So you've admitted that neither a) is not possible given our current understanding and that b) is inherently metaphysical, as it suggests some sort of force whose sole job is to return stuff to reality. The only other alternative is continuous time, unless...


Not necessarily. Noting a difference requires a memory of there being a difference.

Not having the detail to see the difference precludes there being a memory of the difference. Therefore such a thing cannot be noted.

...you do this, which is a fair point. But for a strict materialist such as you appear to be to suggest the possibility that both things and our memory of things are being continually 'edited' by some unknown force seems odd.
 
Matt said:
I wasn't suggesting that you should, or could, form one. I am suggesting that you already are - that 'scientific epistemology' unavoidably implies some sort of coherent metaphysics - an example of one aspect of which we've fruitfully discussed above.
I'm not sure what it means to "unavoidably imply some sort of coherent metaphysics." I agree that a reasonable epistemology requires consistency in observed behavior and this is stated as an axiom. I don't understand which aspects of the behavior are required to be called ontological rather than epistemological.
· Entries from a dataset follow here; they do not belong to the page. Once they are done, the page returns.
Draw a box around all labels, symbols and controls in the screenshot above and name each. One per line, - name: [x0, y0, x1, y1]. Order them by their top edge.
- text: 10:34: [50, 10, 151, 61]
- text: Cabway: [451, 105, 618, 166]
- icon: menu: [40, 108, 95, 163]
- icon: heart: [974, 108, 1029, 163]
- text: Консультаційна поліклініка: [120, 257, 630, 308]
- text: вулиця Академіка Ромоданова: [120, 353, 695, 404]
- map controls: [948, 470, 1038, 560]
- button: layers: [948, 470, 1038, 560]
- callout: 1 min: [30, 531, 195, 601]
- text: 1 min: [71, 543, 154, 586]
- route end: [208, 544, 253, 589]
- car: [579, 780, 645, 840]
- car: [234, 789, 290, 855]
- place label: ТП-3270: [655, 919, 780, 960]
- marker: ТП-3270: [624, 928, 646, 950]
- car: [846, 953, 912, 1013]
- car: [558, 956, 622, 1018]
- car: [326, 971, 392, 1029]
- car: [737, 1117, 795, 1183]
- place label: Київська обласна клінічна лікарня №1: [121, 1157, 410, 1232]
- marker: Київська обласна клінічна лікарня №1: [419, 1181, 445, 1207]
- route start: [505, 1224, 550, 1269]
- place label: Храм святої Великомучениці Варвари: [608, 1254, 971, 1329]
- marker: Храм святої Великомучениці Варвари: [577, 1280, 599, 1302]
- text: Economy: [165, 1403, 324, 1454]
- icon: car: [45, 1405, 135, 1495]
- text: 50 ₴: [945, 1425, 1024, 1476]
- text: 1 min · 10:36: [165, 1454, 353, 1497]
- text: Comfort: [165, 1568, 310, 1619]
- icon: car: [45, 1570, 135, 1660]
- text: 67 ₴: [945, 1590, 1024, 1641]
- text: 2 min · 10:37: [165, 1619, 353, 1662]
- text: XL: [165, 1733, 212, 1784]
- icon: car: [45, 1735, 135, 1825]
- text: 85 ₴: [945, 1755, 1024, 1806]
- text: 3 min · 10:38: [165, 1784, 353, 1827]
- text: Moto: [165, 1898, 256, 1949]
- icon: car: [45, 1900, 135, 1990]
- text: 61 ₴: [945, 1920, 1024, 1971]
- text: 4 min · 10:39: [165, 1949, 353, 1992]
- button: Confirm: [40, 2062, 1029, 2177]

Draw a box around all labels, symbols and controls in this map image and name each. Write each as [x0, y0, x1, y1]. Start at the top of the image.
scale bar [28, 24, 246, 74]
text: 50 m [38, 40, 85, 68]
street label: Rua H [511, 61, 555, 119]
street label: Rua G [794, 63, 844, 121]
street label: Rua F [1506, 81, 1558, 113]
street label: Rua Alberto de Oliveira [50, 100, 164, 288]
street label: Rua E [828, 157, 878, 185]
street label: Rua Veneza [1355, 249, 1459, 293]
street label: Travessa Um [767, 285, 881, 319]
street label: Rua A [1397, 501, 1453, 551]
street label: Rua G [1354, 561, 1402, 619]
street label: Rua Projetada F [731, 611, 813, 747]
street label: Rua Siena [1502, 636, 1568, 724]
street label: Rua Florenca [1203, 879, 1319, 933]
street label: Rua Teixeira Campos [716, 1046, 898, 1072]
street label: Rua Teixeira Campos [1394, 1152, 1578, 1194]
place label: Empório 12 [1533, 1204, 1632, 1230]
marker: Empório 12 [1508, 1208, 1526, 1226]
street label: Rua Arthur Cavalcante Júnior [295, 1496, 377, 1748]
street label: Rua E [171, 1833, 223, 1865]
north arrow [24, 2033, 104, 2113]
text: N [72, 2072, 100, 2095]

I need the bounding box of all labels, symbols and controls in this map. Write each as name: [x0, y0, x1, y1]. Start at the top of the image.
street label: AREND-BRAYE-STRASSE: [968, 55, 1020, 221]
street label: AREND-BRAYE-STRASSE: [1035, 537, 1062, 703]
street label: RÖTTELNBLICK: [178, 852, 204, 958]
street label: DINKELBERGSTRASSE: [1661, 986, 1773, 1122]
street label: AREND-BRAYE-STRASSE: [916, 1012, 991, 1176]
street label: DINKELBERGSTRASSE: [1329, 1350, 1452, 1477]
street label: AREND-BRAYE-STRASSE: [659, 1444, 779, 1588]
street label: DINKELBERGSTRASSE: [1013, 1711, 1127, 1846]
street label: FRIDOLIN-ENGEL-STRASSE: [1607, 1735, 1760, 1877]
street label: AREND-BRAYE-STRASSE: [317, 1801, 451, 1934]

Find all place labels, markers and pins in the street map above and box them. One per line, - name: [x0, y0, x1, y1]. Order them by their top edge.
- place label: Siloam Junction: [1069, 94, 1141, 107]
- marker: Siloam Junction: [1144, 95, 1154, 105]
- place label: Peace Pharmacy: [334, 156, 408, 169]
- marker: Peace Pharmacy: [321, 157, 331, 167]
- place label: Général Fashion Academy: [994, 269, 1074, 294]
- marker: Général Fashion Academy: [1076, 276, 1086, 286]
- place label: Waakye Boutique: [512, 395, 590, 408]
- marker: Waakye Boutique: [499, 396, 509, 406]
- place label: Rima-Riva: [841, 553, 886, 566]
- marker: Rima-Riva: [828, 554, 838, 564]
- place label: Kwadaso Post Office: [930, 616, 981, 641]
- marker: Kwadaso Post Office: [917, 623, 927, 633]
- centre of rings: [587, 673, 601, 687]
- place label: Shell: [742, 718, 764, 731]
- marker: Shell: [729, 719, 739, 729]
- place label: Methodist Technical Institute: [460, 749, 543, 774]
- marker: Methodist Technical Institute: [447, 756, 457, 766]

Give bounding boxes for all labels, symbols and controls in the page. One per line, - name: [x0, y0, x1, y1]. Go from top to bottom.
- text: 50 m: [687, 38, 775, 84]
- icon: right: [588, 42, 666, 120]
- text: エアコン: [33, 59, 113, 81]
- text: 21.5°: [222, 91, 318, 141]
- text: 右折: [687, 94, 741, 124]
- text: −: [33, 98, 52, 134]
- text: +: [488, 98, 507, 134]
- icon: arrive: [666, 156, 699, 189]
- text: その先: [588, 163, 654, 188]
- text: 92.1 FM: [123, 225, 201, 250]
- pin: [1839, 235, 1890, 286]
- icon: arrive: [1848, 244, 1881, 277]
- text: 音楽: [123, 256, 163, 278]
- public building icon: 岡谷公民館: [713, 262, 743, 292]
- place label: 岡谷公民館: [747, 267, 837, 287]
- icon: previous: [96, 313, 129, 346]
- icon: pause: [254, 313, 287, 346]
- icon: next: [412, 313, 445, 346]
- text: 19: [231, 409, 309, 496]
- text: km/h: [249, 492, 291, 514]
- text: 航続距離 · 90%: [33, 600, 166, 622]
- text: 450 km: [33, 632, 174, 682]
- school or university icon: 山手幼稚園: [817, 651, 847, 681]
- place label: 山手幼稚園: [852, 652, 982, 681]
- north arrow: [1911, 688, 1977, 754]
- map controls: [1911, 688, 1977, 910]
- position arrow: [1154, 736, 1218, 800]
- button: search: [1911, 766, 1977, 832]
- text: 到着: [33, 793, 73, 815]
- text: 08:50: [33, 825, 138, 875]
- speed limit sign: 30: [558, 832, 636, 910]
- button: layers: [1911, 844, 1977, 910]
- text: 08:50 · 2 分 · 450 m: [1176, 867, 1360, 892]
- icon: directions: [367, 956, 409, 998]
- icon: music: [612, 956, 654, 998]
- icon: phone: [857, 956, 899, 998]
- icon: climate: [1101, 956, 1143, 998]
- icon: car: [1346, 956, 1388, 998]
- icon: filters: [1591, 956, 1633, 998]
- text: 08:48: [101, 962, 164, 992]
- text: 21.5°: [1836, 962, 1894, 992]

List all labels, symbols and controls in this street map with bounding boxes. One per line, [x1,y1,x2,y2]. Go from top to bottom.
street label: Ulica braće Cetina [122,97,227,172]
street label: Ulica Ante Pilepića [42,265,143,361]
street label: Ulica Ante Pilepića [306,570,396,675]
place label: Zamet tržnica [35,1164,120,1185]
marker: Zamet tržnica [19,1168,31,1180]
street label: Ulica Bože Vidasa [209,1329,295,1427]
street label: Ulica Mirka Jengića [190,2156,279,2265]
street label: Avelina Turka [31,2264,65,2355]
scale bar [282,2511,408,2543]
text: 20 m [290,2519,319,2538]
For example, there is no reason why real things can't pop in and out of reality as long as that has no effect on anything else. Therefore, constancy of reality is not required.

I'm sure there are aspects of an epistemological stance that philosophers would demand be called ontological, and such a demand is probably reasonable. I just don't know what those things are. I suppose one might be time: I am assuming that time passes, or the concept of observation is meaningless. But is time an ontological assumption or merely a thing we observe? We've agreed that simply saying there are things is not a metaphysical statement.

~~ Paul
 
Your system now contains two kinds of property. "Material" properties of objects, and something called a "Material Configuration" property.

Not really: the material configuration is an artefact of the need that the system must have some distribution of the material in it.

As this is a new technical term, please describe it's application.

Telling the difference between diamond and coal.

Can you always tell the difference between one and the other?

One is a synthetic description and the other is the thing being described.

Is it always clear which configurations are pointing to which other configurations, and which is the 'represented' configuration as opposed to the 'representational' one in each case?

Clear to what?

If I am in orbit around a star other than the sun and I make the statement 'Today is Friday etc., what do I mean, and to what extent am I making a true or untrue statement?

To what extent you are making a true or untrue statement depends on what you mean.
 
So you've admitted that neither a) is not possible given our current understanding

Well no, it's certainly possible we just wouldn't understand it as having "time" as we usually mean it.

...you do this, which is a fair point. But for a strict materialist such as you appear to be to suggest the possibility that both things and our memory of things are being continually 'edited' by some unknown force seems odd.

Who said anything about unknown force? Our memories are the results of physical processes ergo a change in physical configuration of that which the memory is contingent upon entails a change in memory.

It's not 'editing' it's 'iterating'.
 
I have my own Metaphysics. I have a copy of Kant's Metaphysics, Aristotle's Metaphysics, and no good translations for any of them.